SAMARKAND: [Samarkand, known in ancient times as Markanda, is a city of Transoxania, which was formerly capital of Uzbekistan]. It is difficult to place a date on the founding of Samarkand, although it is reputed to have been established as a frontier outpost in the mid sixth century B.C. by Cyrus the Great as protection against incursions by central Asian nomads, out in the no-man's-land that separates the Iranian world from inner Asia. The city was known to Europe in classical antiquity as the capital of Sogdiana and was captured by Alexander on his campaign into India.
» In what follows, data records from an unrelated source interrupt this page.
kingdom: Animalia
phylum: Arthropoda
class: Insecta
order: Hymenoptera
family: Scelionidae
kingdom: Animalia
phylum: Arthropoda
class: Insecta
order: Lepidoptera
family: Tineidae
But while Samarkand for much of its early history drifted in and out of the political influence of Persia, and very occasionally that of China, locally it was usually dominated by Turko-Mongol elements. Its importance, not only for Persia and China but for medieval Europe as well, is that of location: it was an important stop on the East-West trade route, one of the last major outposts for the merchant travelling east before reaching the Jaxartes [a river in Eastern Uzbekistan now known as the Syr Darya] and entering the vast and sparsely populated inner Asian steppe.
Conquered by the Arabs in the early eighth century, Samarkand became one of the easternmost outposts of Islam and, along with Bukhara, one of the foremost cities of Mawara' al-Nahr (the land beyond the river). At first part of the Umayyad and Abbasid empires, as localism prevailed over the theoretically united Islamic empire, Samarkand came to be ruled by a succession of dynasties.
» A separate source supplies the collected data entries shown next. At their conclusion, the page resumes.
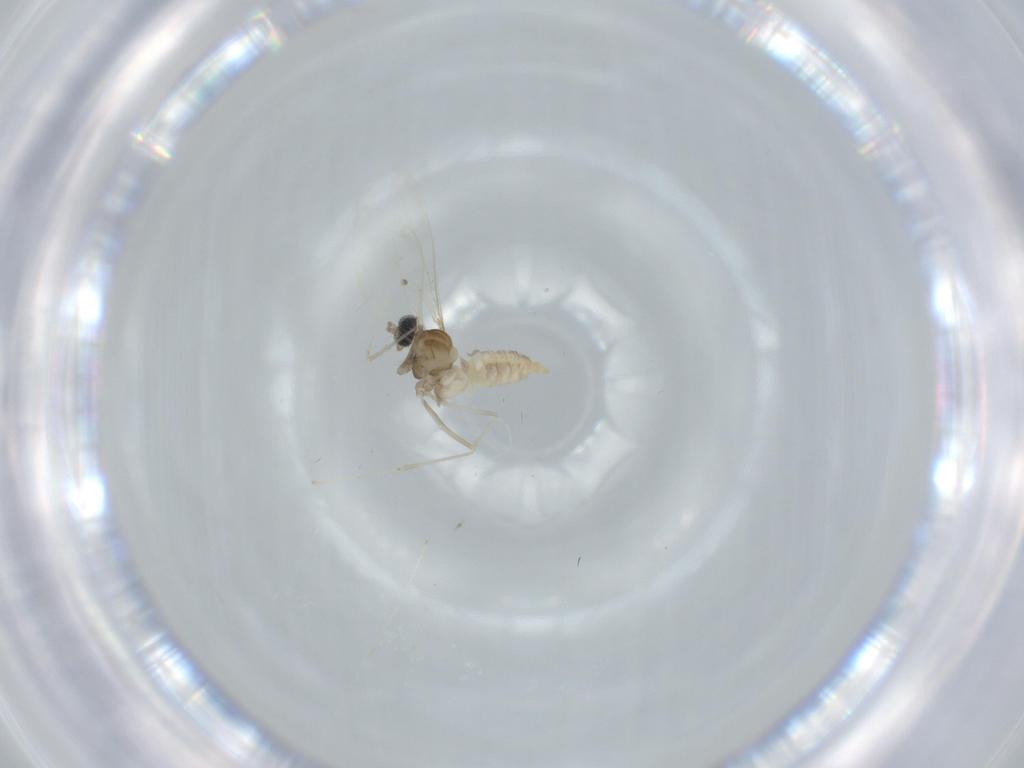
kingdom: Animalia
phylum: Arthropoda
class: Insecta
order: Diptera
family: Cecidomyiidae
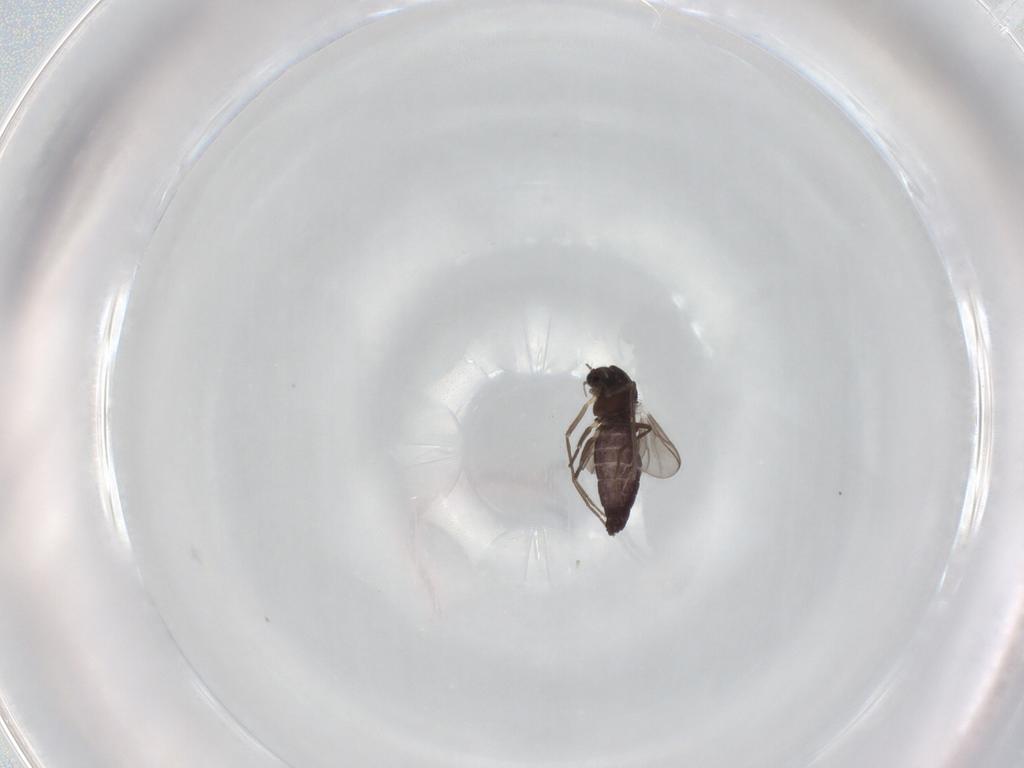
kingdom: Animalia
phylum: Arthropoda
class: Insecta
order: Diptera
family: Chironomidae
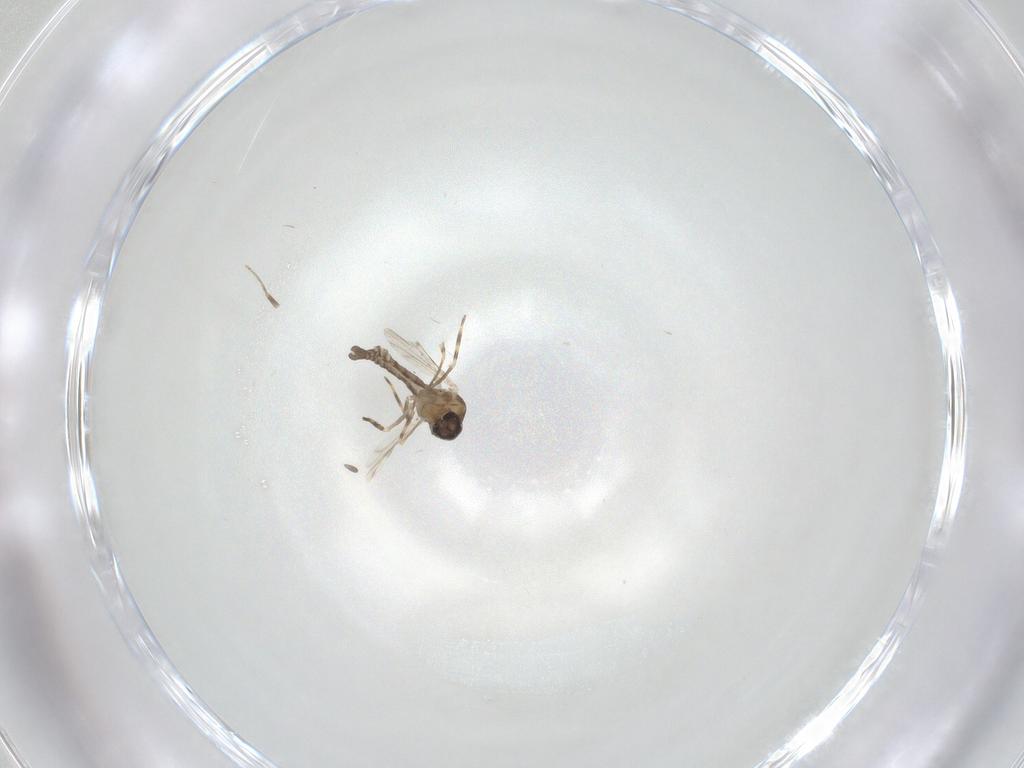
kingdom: Animalia
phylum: Arthropoda
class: Insecta
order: Diptera
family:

Following the collapse of the Samanids in the late tenth century, Samarkand passed from one Turko-Muslim dynasty to another, first dominated by the Ghaznavids, then, in quick succession, the Oarakhanids, the Seljuks and ultimately by the Khwarizmshahs.
Samarkand, though it escaped the absolute annihilation that was the lot of cities such as Merv or Nishapur, did suffer conquest and occupation by the Mongols. It was eventually incorporated into that part of the Mongol realm ruled by the descendants of Chagatay Khan (d. 1242). The conquest apparently took quite a toll on the city: fourteenth-century travellers lamented that the city which they saw was only a shadow of what pre-Mongol Samarkand must have been, although even in ruins the city impressed them. By the mid fourteenth century Chagatay control of Transoxiana had been replaced by local anarchy, out of which Tamerlane (Timur-i Leng [1336- 1405]), a local chieftain with hazy Chagatay connections, emerged victorious and established Samarkand as his capital.